Maria adalah anak yang gagap ketika kecil. Hal ini menguatkan kegemarannya membaca dan menulis sejak Sekolah Dasar. Pendidikan terakhir S3 di Program Studi Kajian Budaya Fakultas Ilmu Budaya Universitas Udayana Denpasar. Sejak 1986 Maria menjadi salah satu pengajar di almamaternya, yaitu Program Studi Sastra Indonesia Fakultas Ilmu Budaya Universitas Udayana Denpasar Bali.
Pada tahun 2011 Maria memperoleh beasiswa sebagai peserta Sandwich Like Program di KTLV dan Universitas Leiden di Leiden Belanda. Tahun 2014 diundang sebagai pemateri “Lota Script in Ende Flores” dalam International Workshop on Endangered Scripts of Island Southeast Asia di Tokyo University, Jepang.
Maria pernah menjadi dosen yang diperbantukan di FKIP UNDANA Kupang dan FKIP Universitas Flores di Ende, serta menjadi dosen tamu di Sekolah Tinggi Filsafat Katolik (STFK) Ledalero Maumere.
Dalam dunia kepengarangan, Maria beberapa kali memenangi lomba penulisan cerpen. Hasil pemenangan ini pernah terbit di beberapa majalah dan harian umum.
Mulai tahun 2005 Maria menulis beberapa novel yang berkaitan dengan latar daerah, kehidupan masyarakat dan budaya daerah-daerah di Nusa Tenggara Timur. Antara tahun 2017 – 2021) Maria menulis novel Wijaya Kusuma dari Kamar Nomor Tiga tentang Kesehatan Ibu dan Anak (KIA) dalam cengkraman budaya patriarki, yang terbit berkat kerja sama dengan Dinas Kesehatan Propinsi NTT. Dia mendukung terbitan sendiri Suara Samudra (2017) tentang perburuan ikan paus di Lamalera Lembata Flores dan Bulan Patah (2021) terbitan Kanisius tentang budaya patriaki dan kesehatan reproduksi di daerah Ende Flores. Pasola (Penerbit Gading & Dalang Publishing 2023) adalah karya Maria yang terbaru.
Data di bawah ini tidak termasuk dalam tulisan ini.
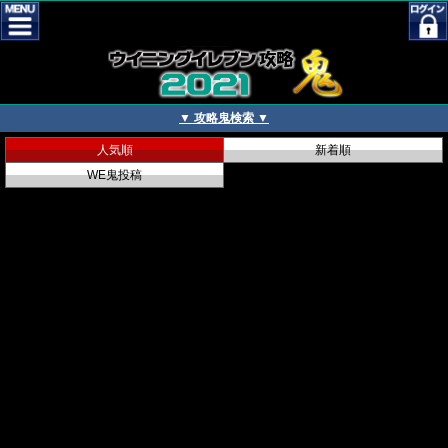
▼ 攻略鬼検索 ▼
人気順
新着順
WE鬼投稿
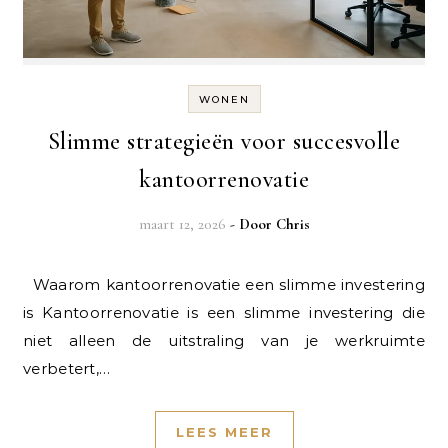
WONEN
Slimme strategieën voor succesvolle
kantoorrenovatie
maart 12, 2026
- Door
Chris
Waarom kantoorrenovatie een slimme investering
is Kantoorrenovatie is een slimme investering die
niet alleen de uitstraling van je werkruimte
verbetert,…
LEES MEER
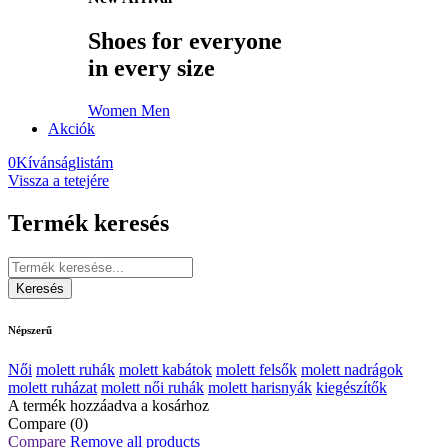
Shoes for everyone
in every size
Women
Men
Akciók
0
Kívánságlistám
Vissza a tetejére
Termék keresés
Népszerű
Női
molett ruhák
molett kabátok
molett felsők
molett nadrágok
molett ruházat
molett női ruhák
molett harisnyák
kiegészítők
A termék hozzáadva a kosárhoz
Compare
(0)
Compare
Remove all products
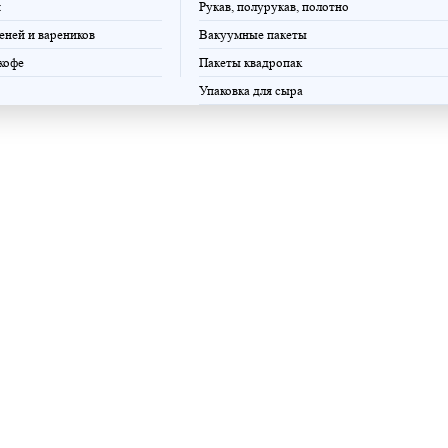
и
Рукав, полурукав, полотно
еней и вареников
Вакуумные пакеты
 кофе
Пакеты квадропак
Упаковка для сыра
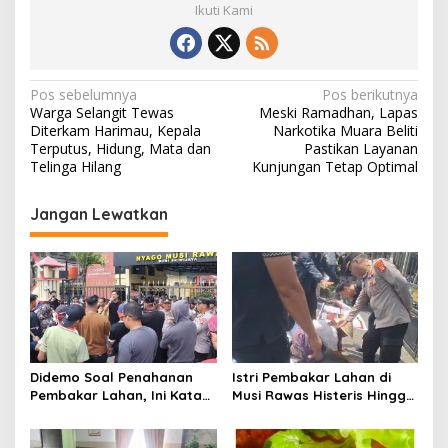
Ikuti Kami
N
Pos sebelumnya
Pos berikutnya
Warga Selangit Tewas
Meski Ramadhan, Lapas
a
Diterkam Harimau, Kepala
Narkotika Muara Beliti
v
Terputus, Hidung, Mata dan
Pastikan Layanan
Telinga Hilang
Kunjungan Tetap Optimal
i
g
Jangan Lewatkan
a
s
i
p
o
s
Didemo Soal Penahanan
Istri Pembakar Lahan di
Pembakar Lahan, Ini Kata
Musi Rawas Histeris Hingga
Kapolres Musi Rawas
Sujud ke Polisi, Minta Suami
Dibebaskan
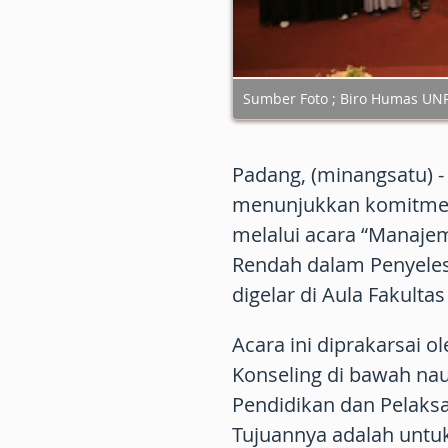
Sumber Foto ; Biro Humas UN
Padang, (minangsatu) -
menunjukkan komitme
melalui acara “Manaje
Rendah dalam Penyelesa
digelar di Aula Fakultas
Acara ini diprakarsai 
Konseling di bawah n
Pendidikan dan Pelaksa
Tujuannya adalah untu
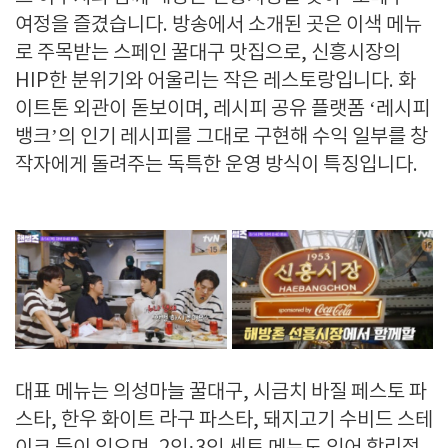
여정을 즐겼습니다. 방송에서 소개된 곳은 이색 메뉴
로 주목받는 스페인 꿀대구 맛집으로, 신흥시장의
HIP한 분위기와 어울리는 작은 레스토랑입니다. 화
이트톤 외관이 돋보이며, 레시피 공유 플랫폼 ‘레시피
뱅크’의 인기 레시피를 그대로 구현해 수익 일부를 창
작자에게 돌려주는 독특한 운영 방식이 특징입니다.
대표 메뉴는 의성마늘 꿀대구, 시금치 바질 페스토 파
스타, 한우 화이트 라구 파스타, 돼지고기 수비드 스테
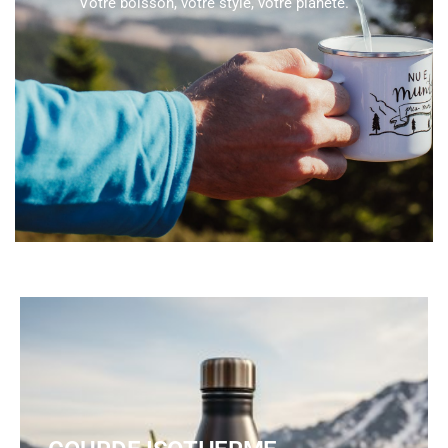
Votre boisson, votre style, votre planète.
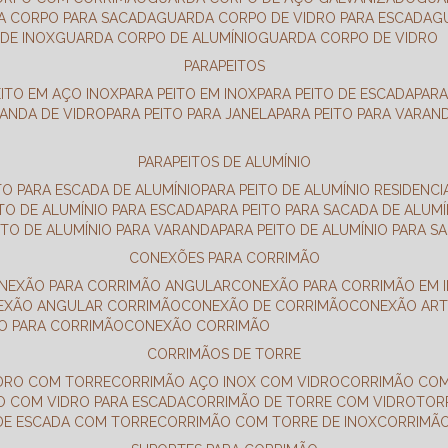
DA CORPO PARA SACADA
GUARDA CORPO DE VIDRO PARA ESCADA
DE INOX
GUARDA CORPO DE ALUMÍNIO
GUARDA CORPO DE VIDRO
PARAPEITOS
EITO EM AÇO INOX
PARA PEITO EM INOX
PARA PEITO DE ESCADA
PAR
RANDA DE VIDRO
PARA PEITO PARA JANELA
PARA PEITO PARA VARAN
PARAPEITOS DE ALUMÍNIO
ITO PARA ESCADA DE ALUMÍNIO
PARA PEITO DE ALUMÍNIO RESIDENCI
ITO DE ALUMÍNIO PARA ESCADA
PARA PEITO PARA SACADA DE ALUMÍ
EITO DE ALUMÍNIO PARA VARANDA
PARA PEITO DE ALUMÍNIO PARA S
CONEXÕES PARA CORRIMÃO
ONEXÃO PARA CORRIMÃO ANGULAR
CONEXÃO PARA CORRIMÃO EM 
NEXÃO ANGULAR CORRIMÃO
CONEXÃO DE CORRIMÃO
CONEXÃO AR
ÃO PARA CORRIMÃO
CONEXÃO CORRIMÃO
CORRIMÃOS DE TORRE
IDRO COM TORRE
CORRIMÃO AÇO INOX COM VIDRO
CORRIMÃO COM
O COM VIDRO PARA ESCADA
CORRIMÃO DE TORRE COM VIDRO
TO
 DE ESCADA COM TORRE
CORRIMÃO COM TORRE DE INOX
CORRIMÃ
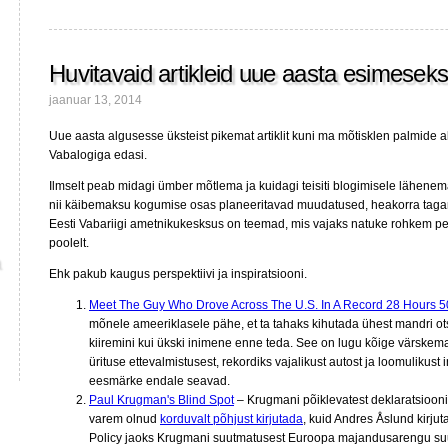
antoloogiast
Huvitavaid artikleid uue aasta esimesek
jaanuar 13, 2014
Uue aasta algusesse üksteist pikemat artiklit kuni ma mõtisklen palmide al
Vabalogiga edasi.
Ilmselt peab midagi ümber mõtlema ja kuidagi teisiti blogimisele lähenem
nii käibemaksu kogumise osas planeeritavad muudatused, heakorra taga
Eesti Vabariigi ametnikukesksus on teemad, mis vajaks natuke rohkem pers
poolelt.
Ehk pakub kaugus perspektiivi ja inspiratsiooni.
Meet The Guy Who Drove Across The U.S. In A Record 28 Hours 5
mõnele ameeriklasele pähe, et ta tahaks kihutada ühest mandri ots
kiiremini kui ükski inimene enne teda. See on lugu kõige värskema
ürituse ettevalmistusest, rekordiks vajalikust autost ja loomulikust i
eesmärke endale seavad.
Paul Krugman's Blind Spot
– Krugmani põiklevatest deklaratsiooni
varem olnud
korduvalt põhjust kirjutada
, kuid Andres Åslund kirju
Policy jaoks Krugmani suutmatusest Euroopa majandusarengu suu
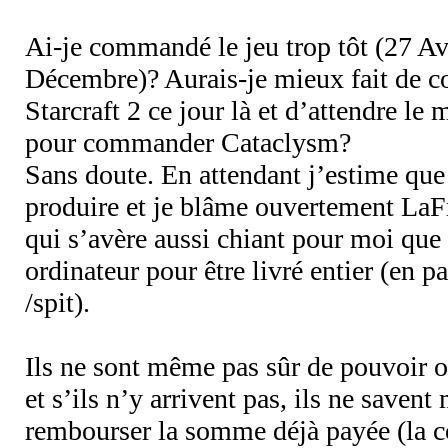
Ai-je commandé le jeu trop tôt (27 Avr
Décembre)? Aurais-je mieux fait de
Starcraft 2 ce jour là et d’attendre le
pour commander Cataclysm?
Sans doute. En attendant j’estime que 
produire et je blâme ouvertement La
qui s’avère aussi chiant pour moi que
ordinateur pour être livré entier (en pa
/spit).
Ils ne sont même pas sûr de pouvoir
et s’ils n’y arrivent pas, ils ne sav
rembourser la somme déjà payée (la 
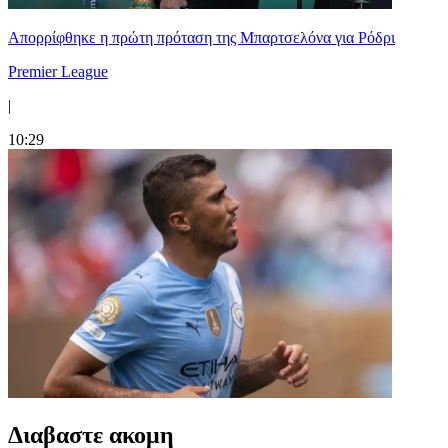
Απορρίφθηκε η πρώτη πρόταση της Μπαρτσελόνα για Ρόδρι
Premier League
|
10:29
Διαβαστε ακομη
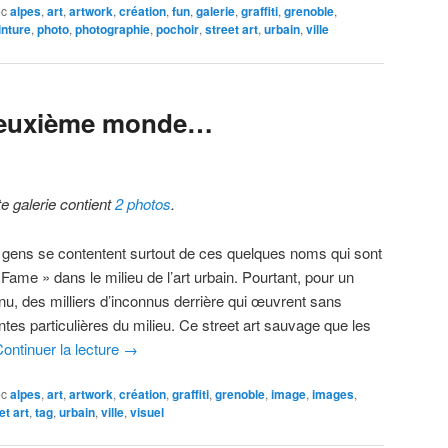
ec
alpes
,
art
,
artwork
,
création
,
fun
,
galerie
,
graffiti
,
grenoble
,
inture
,
photo
,
photographie
,
pochoir
,
street art
,
urbain
,
ville
 deuxième monde…
te galerie contient
2 photos
.
 gens se contentent surtout de ces quelques noms qui sont
 Fame » dans le milieu de l’art urbain. Pourtant, pour un
nu, des milliers d’inconnus derrière qui œuvrent sans
ntes particulières du milieu. Ce street art sauvage que les
ontinuer la lecture
→
ec
alpes
,
art
,
artwork
,
création
,
graffiti
,
grenoble
,
image
,
images
,
et art
,
tag
,
urbain
,
ville
,
visuel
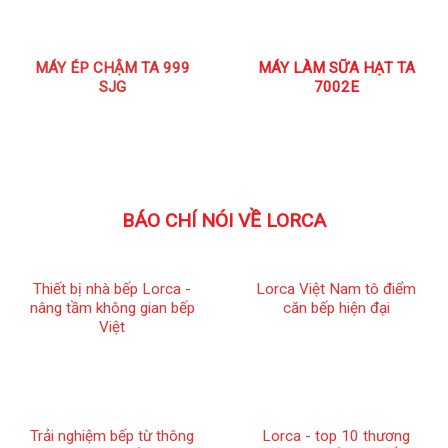
MÁY ÉP CHẬM TA 999
MÁY LÀM SỮA HẠT TA
SJG
7002E
BÁO CHÍ NÓI VỀ LORCA
Thiết bị nhà bếp Lorca -
Lorca Việt Nam tô điểm
nâng tầm không gian bếp
căn bếp hiện đại
Việt
Trải nghiệm bếp từ thông
Lorca - top 10 thương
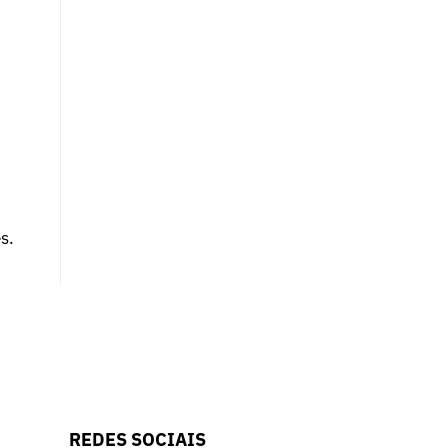
s.
REDES SOCIAIS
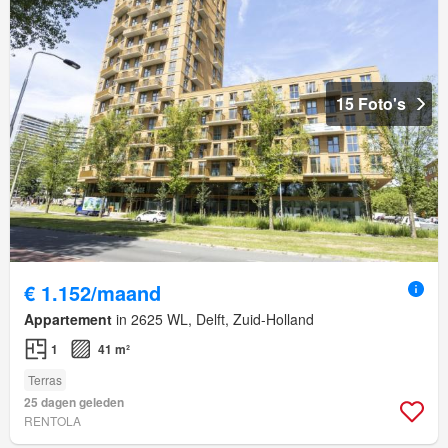
15 Foto's
€ 1.152/maand
Appartement
in 2625 WL, Delft, Zuid-Holland
1
41 m²
Terras
25 dagen geleden
RENTOLA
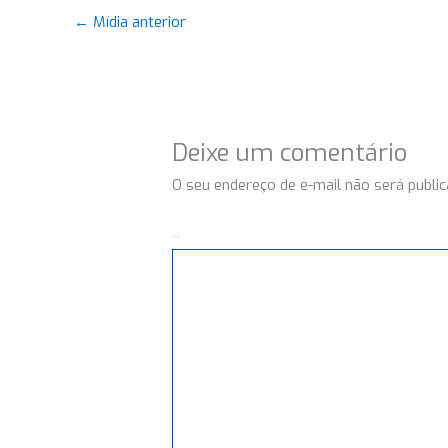
←
Mídia anterior
Deixe um comentário
O seu endereço de e-mail não será public
Comentário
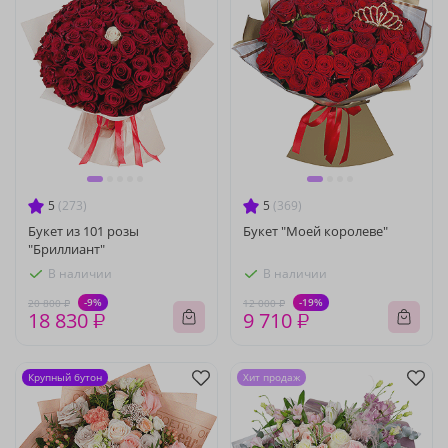
5
(273)
5
(369)
Букет из 101 розы
Букет "Моей королеве"
"Бриллиант"
В наличии
В наличии
-9%
-19%
20 800 ₽
12 000 ₽
18 830 ₽
9 710 ₽
Крупный бутон
Хит продаж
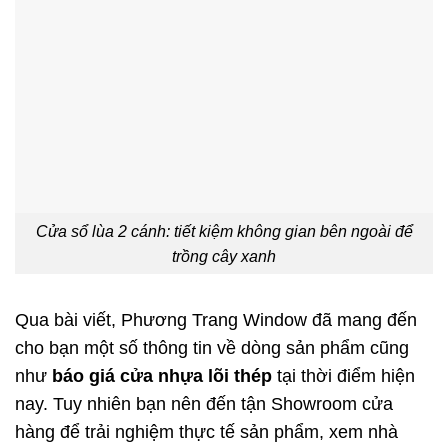
Cửa sổ lùa 2 cánh: tiết kiệm không gian bên ngoài để
trồng cây xanh
Qua bài viết, Phương Trang Window đã mang đến
cho bạn một số thông tin về dòng sản phẩm cũng
như
báo giá cửa nhựa lõi thép
tại thời điểm hiện
nay. Tuy nhiên bạn nên đến tận Showroom cửa
hàng để trải nghiệm thực tế sản phẩm, xem nhà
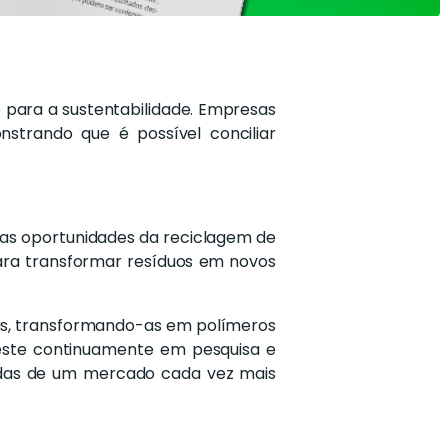
 para a sustentabilidade. Empresas
strando que é possível conciliar
e as oportunidades da reciclagem de
para transformar resíduos em novos
icas, transformando-as em polímeros
veste continuamente em pesquisa e
ndas de um mercado cada vez mais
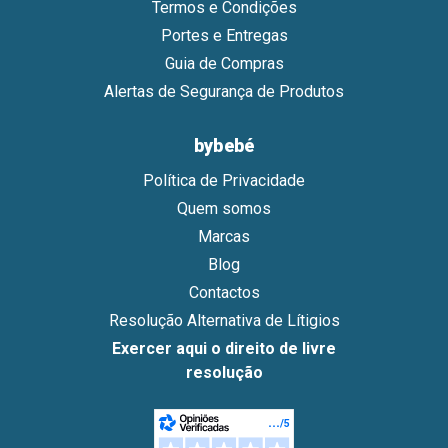
Termos e Condições
Portes e Entregas
Guia de Compras
Alertas de Segurança de Produtos
bybebé
Política de Privacidade
Quem somos
Marcas
Blog
Contactos
Resolução Alternativa de Lítigios
Exercer aqui o direito de livre
resolução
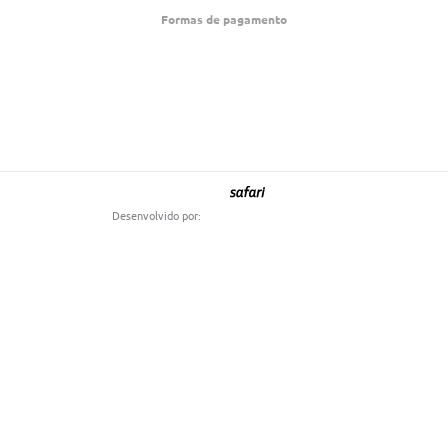
t
Formas de pagamento
a
g
r
a
m
Desenvolvido por:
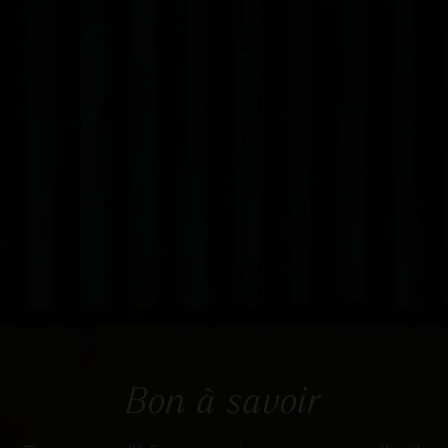
Bon à savoir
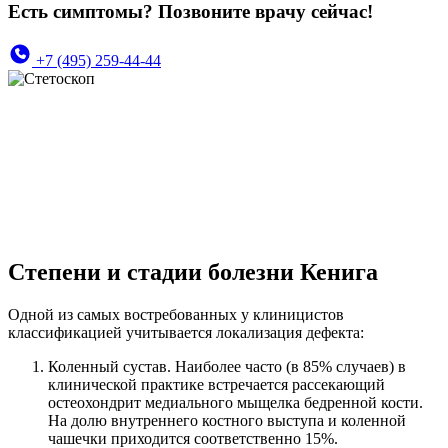
Есть симптомы? Позвоните врачу сейчас!
+7 (495) 259-44-44
Степени и стадии болезни Кенига
Одной из самых востребованных у клиницистов
классификацией учитывается локализация дефекта:
Коленный сустав. Наиболее часто (в 85% случаев) в
клинической практике встречается рассекающий
остеохондрит медиального мыщелка бедренной кости.
На долю внутреннего костного выступа и коленной
чашечки приходится соответственно 15%.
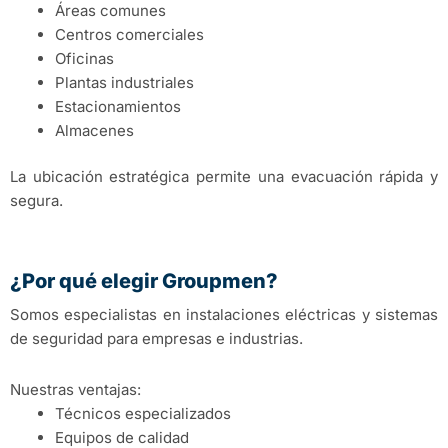
Áreas comunes
Centros comerciales
Oficinas
Plantas industriales
Estacionamientos
Almacenes
La ubicación estratégica permite una evacuación rápida y
segura.
¿Por qué elegir Groupmen?
Somos especialistas en instalaciones eléctricas y sistemas
de seguridad para empresas e industrias.
Nuestras ventajas:
Técnicos especializados
Equipos de calidad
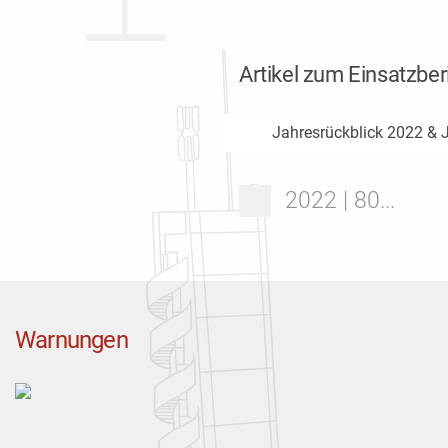
Artikel zum Einsatzber
Jahresrückblick 2022 & 
2022 | 80...
Warnungen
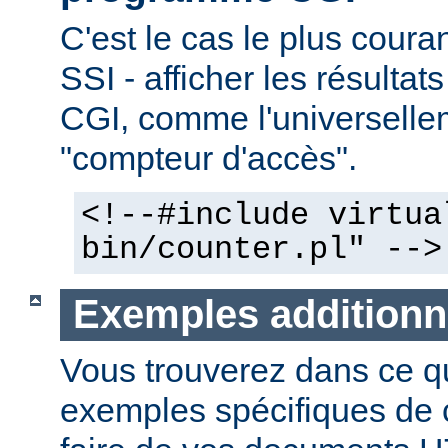
C'est le cas le plus couran
SSI - afficher les résulta
CGI, comme l'universelle
"compteur d'accès".
<!--#include virtua
bin/counter.pl" -->
Exemples additionn
Vous trouverez dans ce qu
exemples spécifiques de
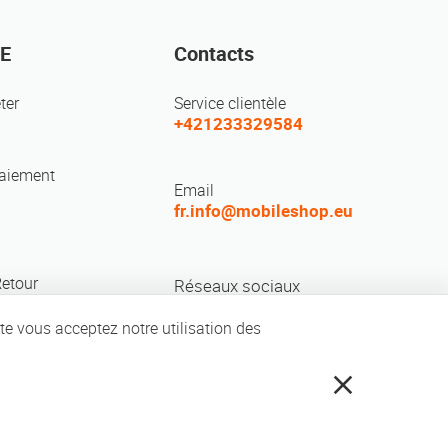
E
Contacts
ter
Service clientèle
+421233329584
paiement
Email
fr.info@mobileshop.eu
Retour
Réseaux sociaux
ite vous acceptez notre utilisation des
Code / Creative Studio |
Politique de confidentialité
|
Conditions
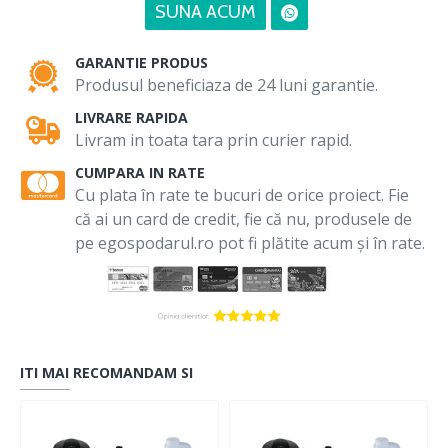
SUNA ACUM
GARANTIE PRODUS
Produsul beneficiaza de 24 luni garantie.
LIVRARE RAPIDA
Livram in toata tara prin curier rapid.
CUMPARA IN RATE
Cu plata în rate te bucuri de orice proiect. Fie
că ai un card de credit, fie că nu, produsele de
pe egospodarul.ro pot fi plătite acum și în rate.
ITI MAI RECOMANDAM SI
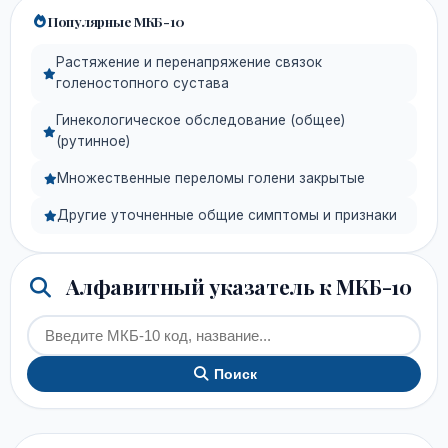
Популярные МКБ-10
Растяжение и перенапряжение связок
голеностопного сустава
Гинекологическое обследование (общее)
(рутинное)
Множественные переломы голени закрытые
Другие уточненные общие симптомы и признаки
Алфавитный указатель к МКБ-10
Поиск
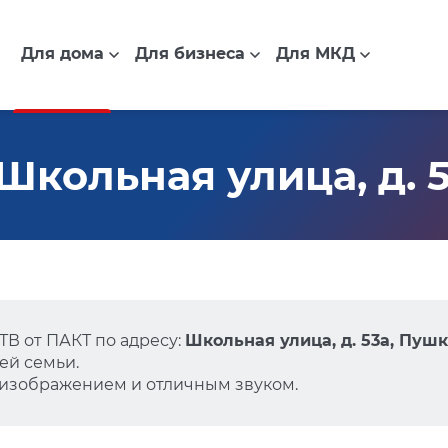
Для дома
Для бизнеса
Для МКД
Школьная улица, д. 
В от ПАКТ по адресу:
Школьная улица, д. 53а, Пуш
ей семьи.
 изображением и отличным звуком.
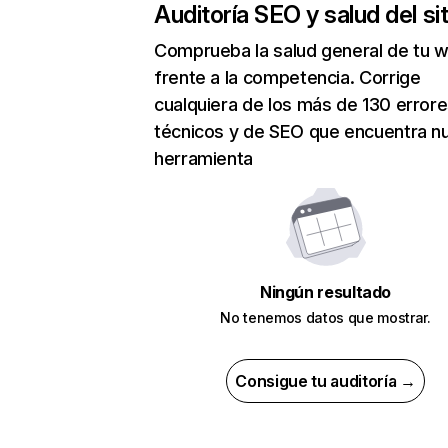
Auditoría SEO y salud del sit
Comprueba la salud general de tu 
frente a la competencia. Corrige
cualquiera de los más de 130 error
técnicos y de SEO que encuentra n
herramienta
Ningún resultado
No tenemos datos que mostrar.
Consigue tu auditoría →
Novel ini menceritakan kehidupan penduduk Sumba Barat Daya yang sangat dipengaruhi oleh perayaan tahunan acara adat bau nyale dan pasola — penangkapan cacing laut pada subuh yang mendahului pertandingan ketangkasan berkuda sambil melempar lembing untuk menjatuhkan lawan.
Terjemahan Pasola dalam bahasa Inggris sedang dilakukan oleh Dalang Publishing LLC dan dirancanakan terbit awal tahun 2024.
Selain menulis novel dengan latar sosial budaya daerah, Maria juga mengerjakan penelitian serta menulis makalah dan jurnal tentang sastra dan tradisi lisan. Mulai tahun 2001 sampai sekarang, Maria sudah menulis lebih dari 1000 kisah Parodi Situasi di Harian Umum Pos Kupang. Kegiatannya sebagai seseorang pengarang novel didukung oleh suaminya DR. Drg. Dominikus Minggu Mere, M.Kes., dan anak-anaknya Dr. Carol Wojitila Petrus Advent Mere, Dr. Maureen Tesalonika, Yoseph Sinu, Arnolda Gala, dan Emerensiana Ere, dan cucu terkasih Camilla Mattea Mere.